# Problems with Neteller



## desperatedan (5 Nov 2011)

Sorry to dig up this thread, but I am having problems with my Neteller Account, which I have used before without problem.

1) I have deposited funds, €350.00, by on-line 3rd party transfer, from  my PTSB account. I have done this before without problem, and it always  arrived within 2 days. 

However, I did this transaction last Monday (Bank Holiday?) 31st Oct. It  appeared as sent in my PTSB on-line banking on 1st Nov.......and has  not yet arrived in my Neteller Account, showing *pending*....this  is now going to be into next week, i.e. next Monday, at the  earliest.......I have checked with PTSB, and the funds have indeed been  sent to Neteller Irish Account, Euro transfer to Barclays Bank Dublin, with a IE IBAN.

Neteller response has been pathetic, quoting some script which says up to 5 business days, yada, yada......

2) More annoying now, they say you can deposit funds form your Visa Debit Card, which I have....no fees, and instant.....

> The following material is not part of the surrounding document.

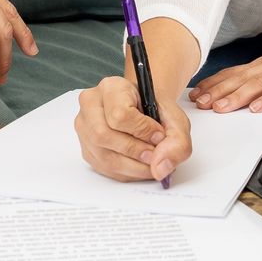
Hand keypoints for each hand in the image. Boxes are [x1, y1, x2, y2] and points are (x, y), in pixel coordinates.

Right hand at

Tried a sample transfer, min amount of €15, went through the "Verified by Visa" registration, username and password stuff, and 

kappppoww.....deposit declined, instant e-mail from Neteller with this  insulting message:

 	Quote:
 	 	 		 			 				Due to the high volume of declined card transactions for online gaming, your attempt to make a deposit in your NETELLER account was declined. 			 		 	 	 
Why insulting??? 

Because I have never in my life used my Debit, or Credit Cards for on-line gaming.

Ever.....Never......

So, what gives with Neteller, does anyone know, or are they on the way out....

they are with me!!!! 		http://www.askaboutmoney.com/showthread.php?p=1217120#post1217120


----------



## DublinCeltic (6 Dec 2011)

On point number 2 i have had the same problems using PTSB visa debit, it worked fine the first time then i kept getting the same error message.

I contacted neteller about this and i was told that a third party company in america processes these transactions and they regularly block them due to gaming laws, the guy on the other end didn't really have a clue to be fair.

It didn't sound right to me at all as your are using a debit card to lodge money into a prepaid mastercard from your bank account.
He actually told me to lodge money into the likes of ukcash and then onto neteller but couldn't understand my point of it not being a free transaction which defeats the purpose totally as visa debit deposits are free.

I only use neteller for booking ryanair flights so i just knocked it on the head. A friend of mine has no problems with his card though so it is a bit confusing.


----------